Among the records below, determine how many lines have the word "pixels" in them; output only the number.

_Records for the task_

^^^^

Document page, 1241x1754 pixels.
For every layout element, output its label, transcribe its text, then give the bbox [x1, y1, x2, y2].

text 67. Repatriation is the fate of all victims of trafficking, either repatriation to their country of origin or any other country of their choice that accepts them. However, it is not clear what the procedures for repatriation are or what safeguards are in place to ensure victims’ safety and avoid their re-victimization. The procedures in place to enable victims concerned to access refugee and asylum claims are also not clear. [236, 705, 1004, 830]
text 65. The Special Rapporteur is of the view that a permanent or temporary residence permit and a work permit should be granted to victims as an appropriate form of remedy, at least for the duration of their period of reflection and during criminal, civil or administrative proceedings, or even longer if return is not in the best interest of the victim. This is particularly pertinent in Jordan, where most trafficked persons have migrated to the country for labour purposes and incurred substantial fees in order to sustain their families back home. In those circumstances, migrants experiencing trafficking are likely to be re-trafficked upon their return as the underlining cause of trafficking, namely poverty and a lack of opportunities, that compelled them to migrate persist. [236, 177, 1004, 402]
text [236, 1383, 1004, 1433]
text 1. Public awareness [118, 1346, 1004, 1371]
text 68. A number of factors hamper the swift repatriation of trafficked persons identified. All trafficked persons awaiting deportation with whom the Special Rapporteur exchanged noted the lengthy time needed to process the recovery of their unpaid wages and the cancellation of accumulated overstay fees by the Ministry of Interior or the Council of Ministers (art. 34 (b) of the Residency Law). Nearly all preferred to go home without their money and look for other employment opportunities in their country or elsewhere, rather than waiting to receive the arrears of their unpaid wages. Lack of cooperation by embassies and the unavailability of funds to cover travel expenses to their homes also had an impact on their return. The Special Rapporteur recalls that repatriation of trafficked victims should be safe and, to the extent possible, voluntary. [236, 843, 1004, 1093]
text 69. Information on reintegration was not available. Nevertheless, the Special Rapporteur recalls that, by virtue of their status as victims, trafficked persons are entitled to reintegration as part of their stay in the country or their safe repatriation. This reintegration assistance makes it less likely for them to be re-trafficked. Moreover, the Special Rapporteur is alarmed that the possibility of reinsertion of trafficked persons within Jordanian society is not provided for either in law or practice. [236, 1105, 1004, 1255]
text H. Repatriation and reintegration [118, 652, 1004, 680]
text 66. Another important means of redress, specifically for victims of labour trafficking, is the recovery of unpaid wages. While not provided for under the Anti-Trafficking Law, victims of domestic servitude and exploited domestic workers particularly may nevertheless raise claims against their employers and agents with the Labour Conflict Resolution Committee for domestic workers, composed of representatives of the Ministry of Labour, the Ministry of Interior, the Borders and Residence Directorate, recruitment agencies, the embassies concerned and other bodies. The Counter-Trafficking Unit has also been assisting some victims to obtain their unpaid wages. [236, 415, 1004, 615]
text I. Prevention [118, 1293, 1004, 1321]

^^^^

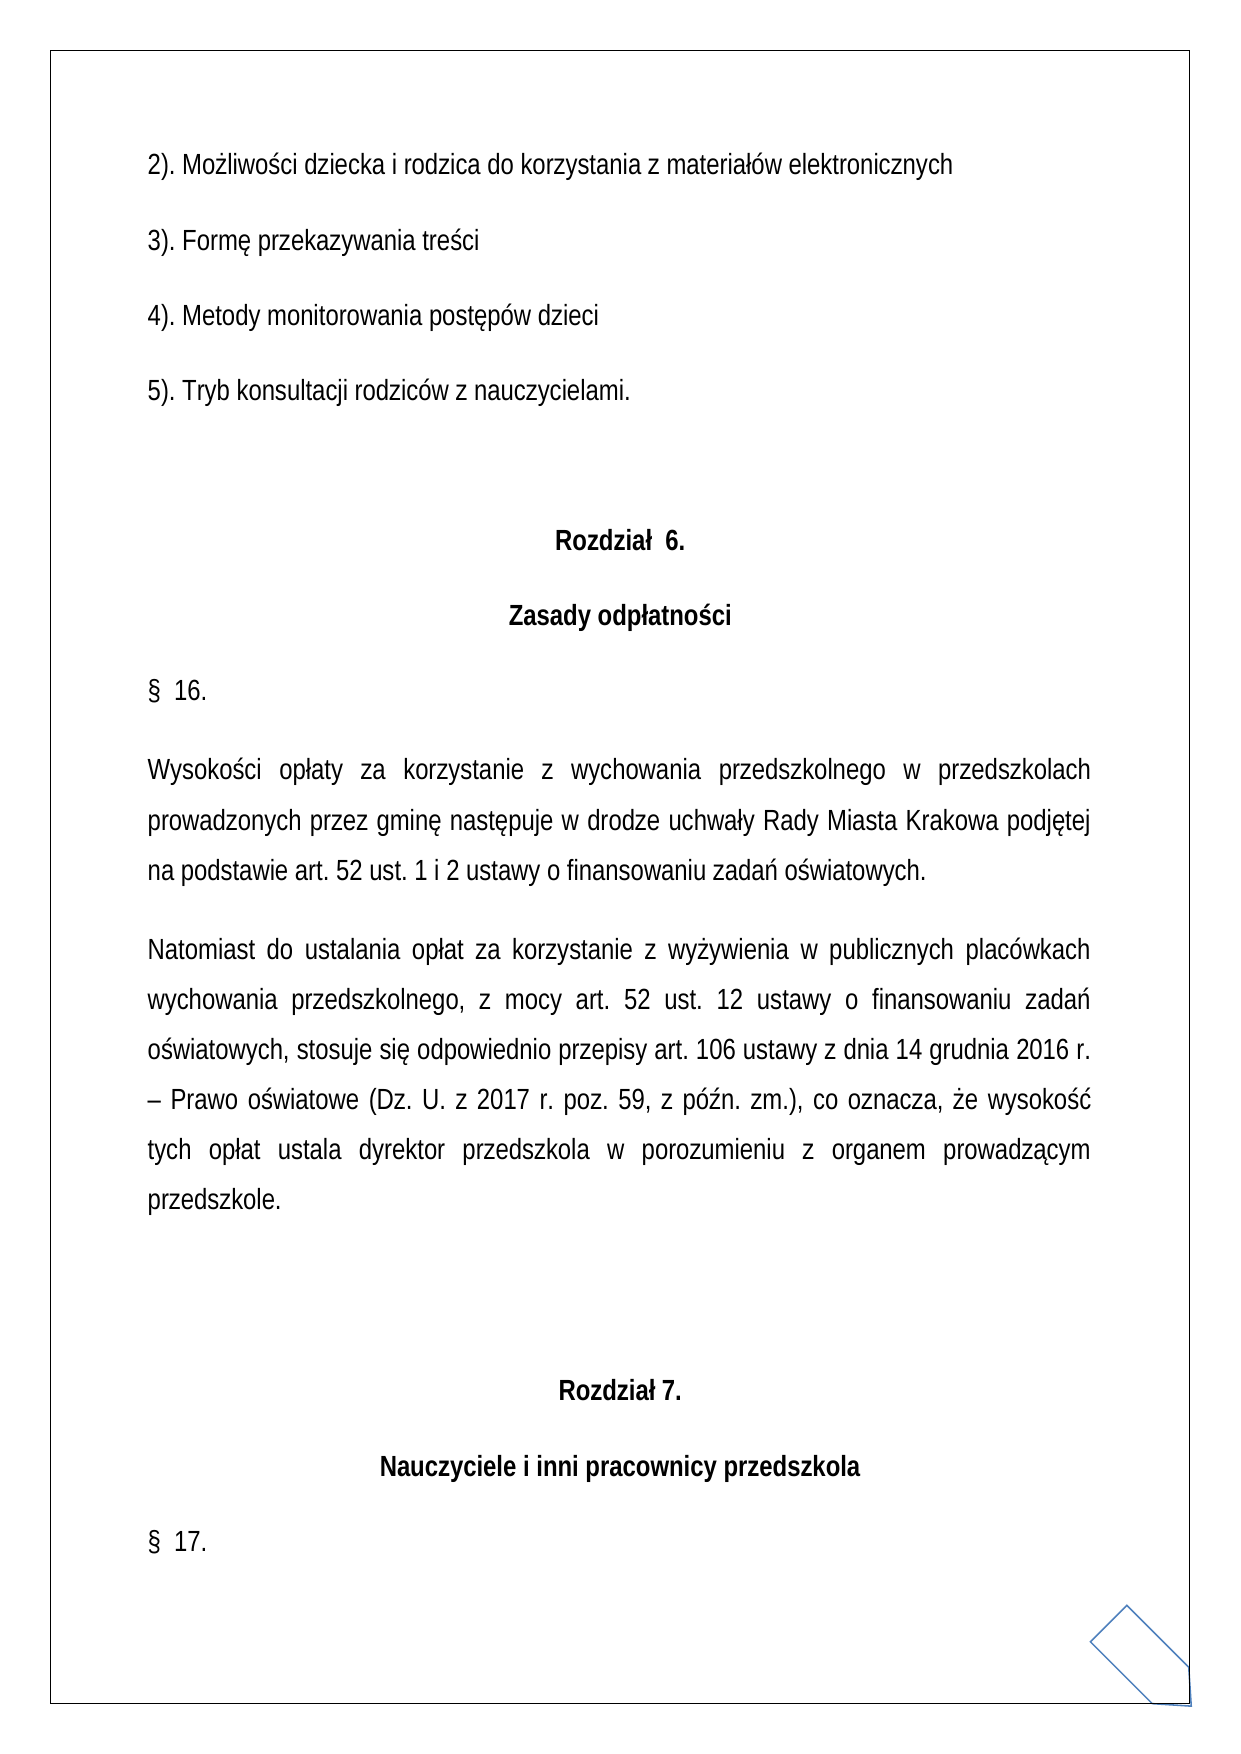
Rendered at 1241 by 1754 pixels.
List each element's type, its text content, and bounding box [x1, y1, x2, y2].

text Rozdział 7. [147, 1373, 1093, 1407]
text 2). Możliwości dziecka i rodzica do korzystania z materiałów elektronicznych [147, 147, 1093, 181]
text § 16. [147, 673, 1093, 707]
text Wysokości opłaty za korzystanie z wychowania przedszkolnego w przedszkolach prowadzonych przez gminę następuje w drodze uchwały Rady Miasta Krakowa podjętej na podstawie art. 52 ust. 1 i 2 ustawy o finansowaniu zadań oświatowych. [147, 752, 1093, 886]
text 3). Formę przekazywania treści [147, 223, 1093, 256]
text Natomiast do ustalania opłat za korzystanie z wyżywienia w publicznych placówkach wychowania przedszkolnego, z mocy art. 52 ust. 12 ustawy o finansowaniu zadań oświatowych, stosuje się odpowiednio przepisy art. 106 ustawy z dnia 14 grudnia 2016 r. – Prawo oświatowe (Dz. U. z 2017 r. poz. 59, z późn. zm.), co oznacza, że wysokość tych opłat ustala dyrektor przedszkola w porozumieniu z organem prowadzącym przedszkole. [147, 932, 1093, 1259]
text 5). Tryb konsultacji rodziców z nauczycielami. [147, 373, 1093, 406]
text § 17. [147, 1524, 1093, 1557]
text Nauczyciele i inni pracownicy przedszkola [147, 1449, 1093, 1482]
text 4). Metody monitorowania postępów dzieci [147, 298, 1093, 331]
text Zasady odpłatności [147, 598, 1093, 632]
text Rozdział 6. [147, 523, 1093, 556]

^^^^

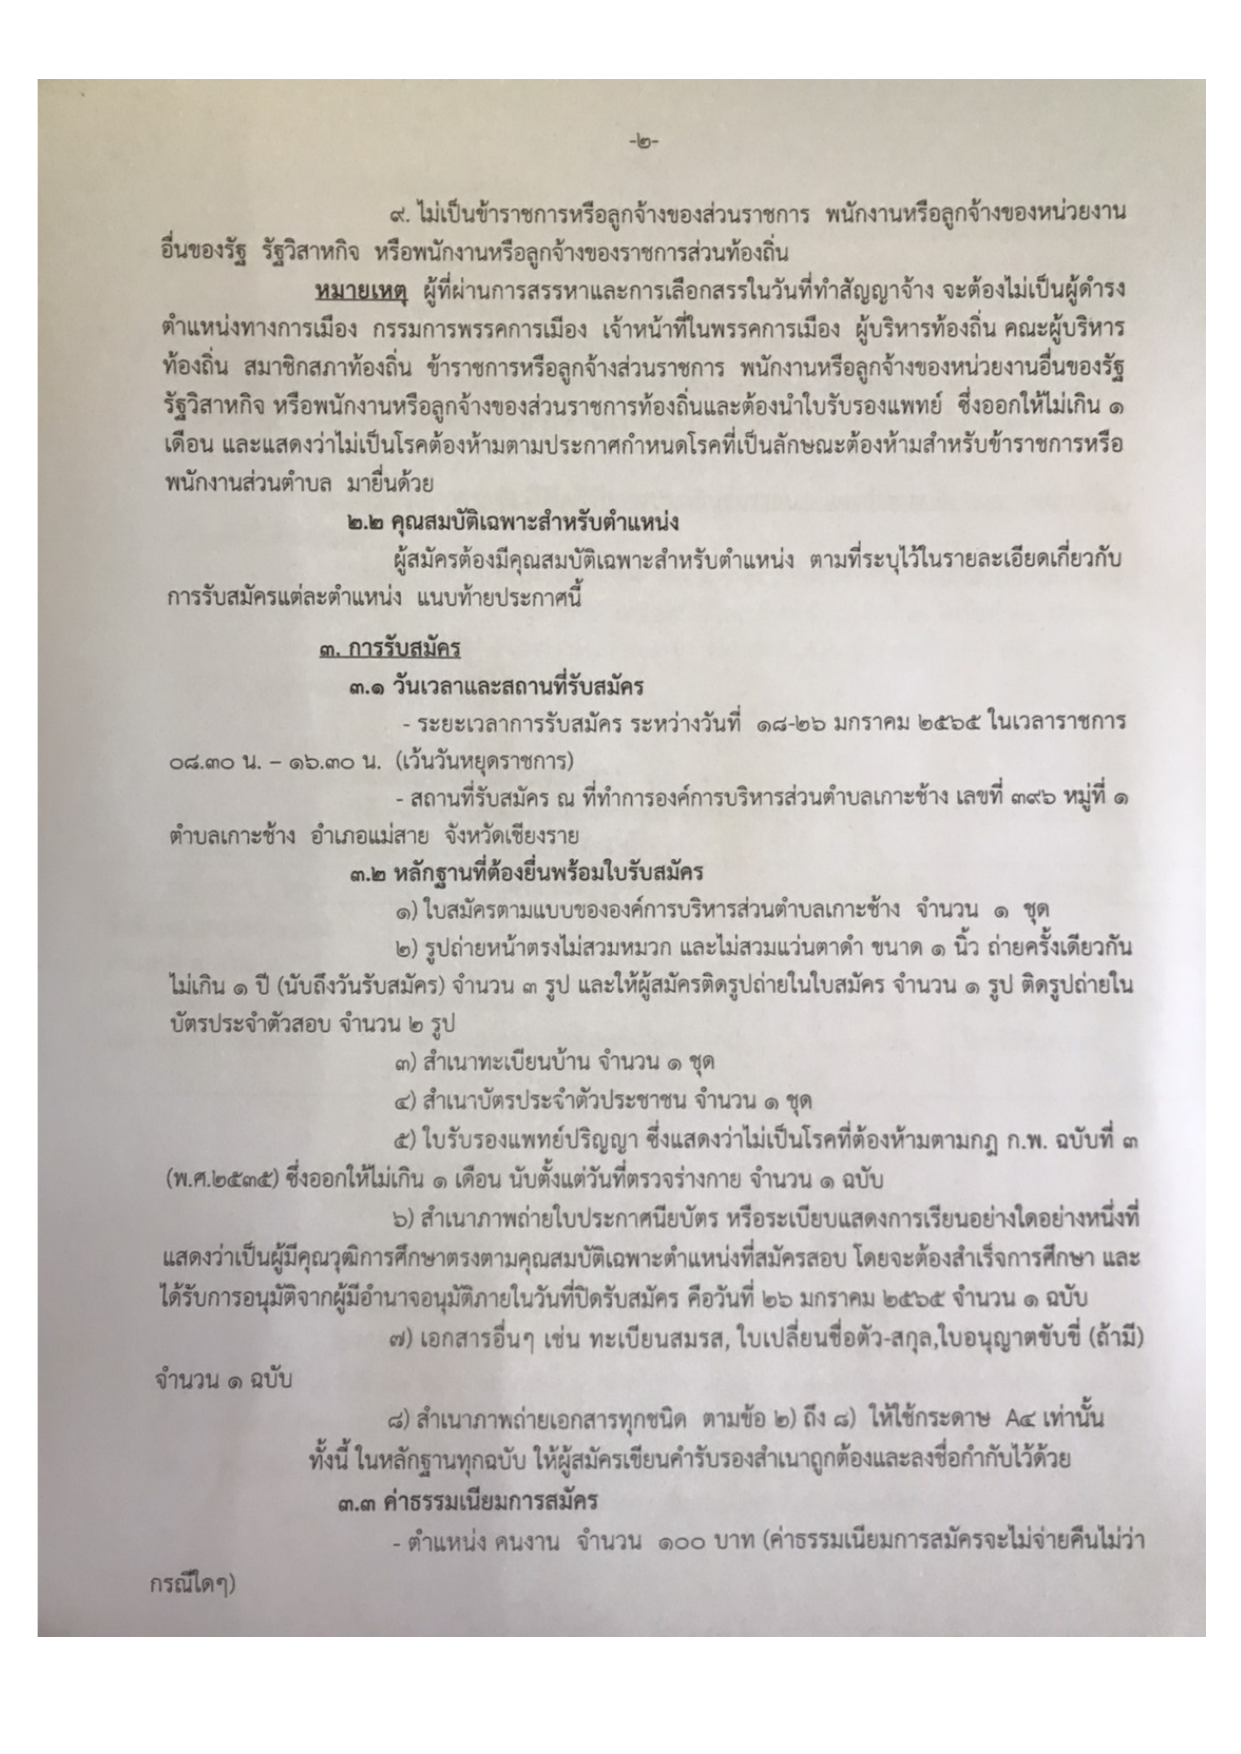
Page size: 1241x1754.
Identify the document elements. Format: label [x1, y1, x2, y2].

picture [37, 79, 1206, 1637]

^^^^

_Exercise solution_
2